From 1 July 2023, a ban came into effect on single-use plastic straws, plastic plates and cutlery, takeaway containers, plastic produce bags, and non-compostable plastic produce labels.

At the time, there were suggestions this could mean added cost for some businesses, such as takeaway shops.

However, Restaurant Association chief executive Marisa Bidois said her members were supportive of the change, and any added costs had turned out to be "minimal".

"Some businesses will pass these costs on to their customers, while others will absorb them.

"As an industry that relies heavily on discretionary spending, businesses are very mindful of the current cost of living challenges, although as these products are more mainstream now the price differences are likely to be minimal if at all."

Half-price public transport scheme

The half-price public transport scheme came to an end on 1 July last year.

That meant those over 25 had to pay full price again, although fares for children under 13 remained free and those aged 13-24, Community Services Card holders and Total Mobility users continued to enjoy half-price fares.

Olsen said there had been no discernible increase in public transport use because of the fare reduction.

Data showed that through the period where the 50 percent discount was in place, the number of public transport trips was still down compared to 2019 in both Auckland and Wellington.

From July 2022 when it started, Auckland travel was down between 19 percent and 44 percent, and travel was down by 6 percent to 52 percent in Wellington

"Evidence that seemed to come out from agencies suggested it didn't do a lot to support better public transport outcomes," Olsen said.

"It was purely making it cheaper - it didn't increase massively the number of people taking public transport. If we want to achieve that we need other changes to improve the frequency and reliability.

"It might be cheaper, but if it shows up at the right time, for a lot of people that's a larger consideration."

The government has since put an end to cheaper fares for 13- to 24-year-olds and free travel for those aged five to 13.

Clean car rebates

Changes were made to the rebate scheme, which lifted fees for higher-emitting vehicles and changed the rebates available for zero-emissions imports.

The scheme was closed at the end of 2023.

Infometrics chief forecaster Gareth Kiernan said the scheme had an effect on the types of vehicles being sold.

He said shortly before each time the scheme was adjusted, there was a spike or dip in the registration of various types of vehicle as people either brought forward or delayed their purchases, depending on whether they were going to become cheaper or more expensive the next month.

"It's clear that the [scheme] had an effect on people's behaviour.
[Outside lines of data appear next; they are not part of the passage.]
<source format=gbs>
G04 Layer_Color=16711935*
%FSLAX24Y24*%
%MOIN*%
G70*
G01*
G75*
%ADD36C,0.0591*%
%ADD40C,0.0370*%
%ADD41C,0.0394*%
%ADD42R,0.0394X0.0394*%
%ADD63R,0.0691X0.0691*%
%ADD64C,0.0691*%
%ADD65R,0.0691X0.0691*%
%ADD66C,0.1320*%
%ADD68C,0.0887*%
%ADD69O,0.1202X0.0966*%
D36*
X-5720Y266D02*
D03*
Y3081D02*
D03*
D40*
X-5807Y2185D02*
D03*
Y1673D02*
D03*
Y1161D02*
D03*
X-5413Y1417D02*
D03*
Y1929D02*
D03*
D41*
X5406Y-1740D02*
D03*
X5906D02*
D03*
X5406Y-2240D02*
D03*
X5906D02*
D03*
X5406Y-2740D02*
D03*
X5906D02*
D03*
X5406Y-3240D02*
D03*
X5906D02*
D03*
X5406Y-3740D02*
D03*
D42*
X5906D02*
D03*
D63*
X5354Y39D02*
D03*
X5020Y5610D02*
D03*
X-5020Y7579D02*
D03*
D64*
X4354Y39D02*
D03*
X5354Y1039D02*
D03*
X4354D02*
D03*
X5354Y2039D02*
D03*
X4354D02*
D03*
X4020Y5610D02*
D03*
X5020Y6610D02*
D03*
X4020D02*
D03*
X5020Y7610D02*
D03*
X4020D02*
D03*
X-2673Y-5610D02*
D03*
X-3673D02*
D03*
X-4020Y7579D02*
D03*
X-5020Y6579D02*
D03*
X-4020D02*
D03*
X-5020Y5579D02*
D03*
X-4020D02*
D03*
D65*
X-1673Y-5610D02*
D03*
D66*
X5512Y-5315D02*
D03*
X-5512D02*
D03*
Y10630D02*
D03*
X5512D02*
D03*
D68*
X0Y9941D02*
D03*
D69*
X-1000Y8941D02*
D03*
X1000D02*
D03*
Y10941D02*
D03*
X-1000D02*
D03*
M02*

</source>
However, it's not the only driving factor, and it's interesting to note that so far this year, registration patterns have gone back more towards the April 2022 to June 2023 period than the pre-Clean Car Discount period.
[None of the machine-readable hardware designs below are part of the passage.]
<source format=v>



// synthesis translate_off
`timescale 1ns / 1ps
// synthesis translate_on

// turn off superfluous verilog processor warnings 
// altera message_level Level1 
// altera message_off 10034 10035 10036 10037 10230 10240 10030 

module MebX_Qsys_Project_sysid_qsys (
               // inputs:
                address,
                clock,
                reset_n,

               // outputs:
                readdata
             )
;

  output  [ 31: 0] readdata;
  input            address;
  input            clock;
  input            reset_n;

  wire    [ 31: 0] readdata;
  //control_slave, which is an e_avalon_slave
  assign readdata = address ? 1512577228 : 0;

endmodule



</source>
"This response could reflect sustained high petrol prices, making people more conscious of fuel efficiency and therefore more likely to choose conventional hybrids than they were previously.

"It could also reflect an increasing supply of hybrid vehicles available, as manufacturers change their mix of production, and there is a growing supply of hybrid used vehicles becoming available from Japan as well."

He said the introduction of road user charges for plug-in hybrids and electric vehicles had also changed the costs of running those, compared to petrol and other hybrid vehicles.

"It's also important to note that, although the Clean Car Discount was aimed at increasing uptake of electric or lower-emissions vehicles, it did nothing to change New Zealand's country-wide carbon emissions profile.

"Because New Zealand has a cap set in terms of its carbon emissions, which is designed to be met by the Emissions Trading Scheme, any reduction in emissions from the vehicle fleet simply mean there was less demand for carbon credits from the petrol companies, reducing the trading price for the credits under the scheme, and making it cheaper for other polluters to purchase those credits.

"If the government had wanted to have a real effect on emissions, it needed to reduce the supply of carbon credits in line with the faster update of lower-emissions vehicles."